Leonard Lionnet, a composer and staff member of the Library (going on four years), was recently recognized by the Academy of Motion Picture Arts and Sciences for his musical score to the film Erosion, which won the prestigious Academy Award for Student Films. Directed by Robert Gelber of New York University's Tisch School of the Arts, Erosion is a narrative puzzle, told through visual images and orchestral music, depicting a man's inner journey to recollect his past loves.
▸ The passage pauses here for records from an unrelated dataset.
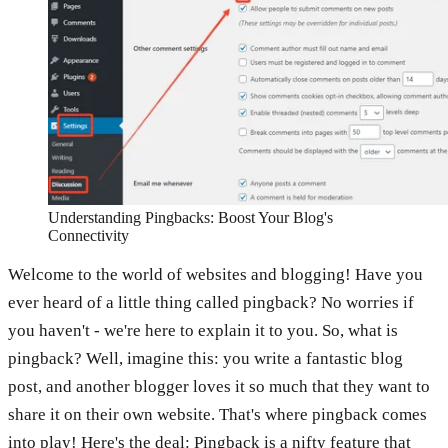
Understanding Pingbacks: Boost Your Blog's
Connectivity
Welcome to the world of websites and blogging! Have you
ever heard of a little thing called pingback? No worries if
you haven't - we're here to explain it to you. So, what is
pingback? Well, imagine this: you write a fantastic blog
post, and another blogger loves it so much that they want to
share it on their own website. That's where pingback comes
into play! Here's the deal: Pingback is a nifty feature that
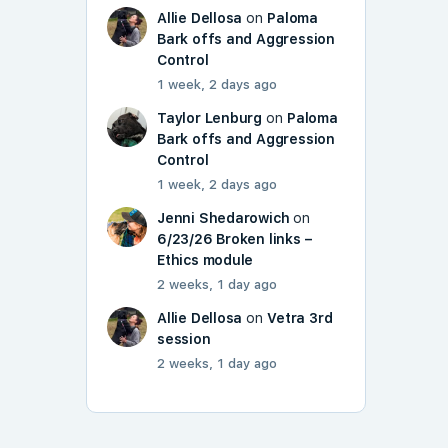
Allie Dellosa
on
Paloma
Bark offs and Aggression
Control
1 week, 2 days ago
Taylor Lenburg
on
Paloma
Bark offs and Aggression
Control
1 week, 2 days ago
Jenni Shedarowich
on
6/23/26 Broken links –
Ethics module
2 weeks, 1 day ago
Allie Dellosa
on
Vetra 3rd
session
2 weeks, 1 day ago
Growing up in New Orleans, Lionnnet didn't begin to study music until he enrolled in the New Orleans Center for Creative Arts (NOCCA), a special high school that has produced many musicians, including Wynton Marsalis and Harry Tanglewood. At seventeen, he began composing, and his first orchestral work was performed the next year at Tanglewood. After receiving a B.M. from the Eastman School of Music in Rochester, he moved to New York and is now a Ph.D. candidate in music composition at the Graduate Center of the City University of New York.

Trained in classical music and orchestration, Lionnet has branched out beyond the concert hall into other types of composition. Through Everett Aison, a writer and professor at the School of Visual Arts he met while working at the Library, Lionnet began writing music for films. "It's totally unlike concert composing," he says. "It's a subversive form where you are really creating an emotion without the knowledge of the audience. The score has to dance with the film."

Lionnet has composed for film, TV, concert stage, modern dance, and ballet, and his works have been played and performed throughout North America and Europe. His next project, after he finishes his Ph.D. dissertation next year, may be a score for an upcoming Broadway musical, and he will continue to experiment with various kinds of musical mediums.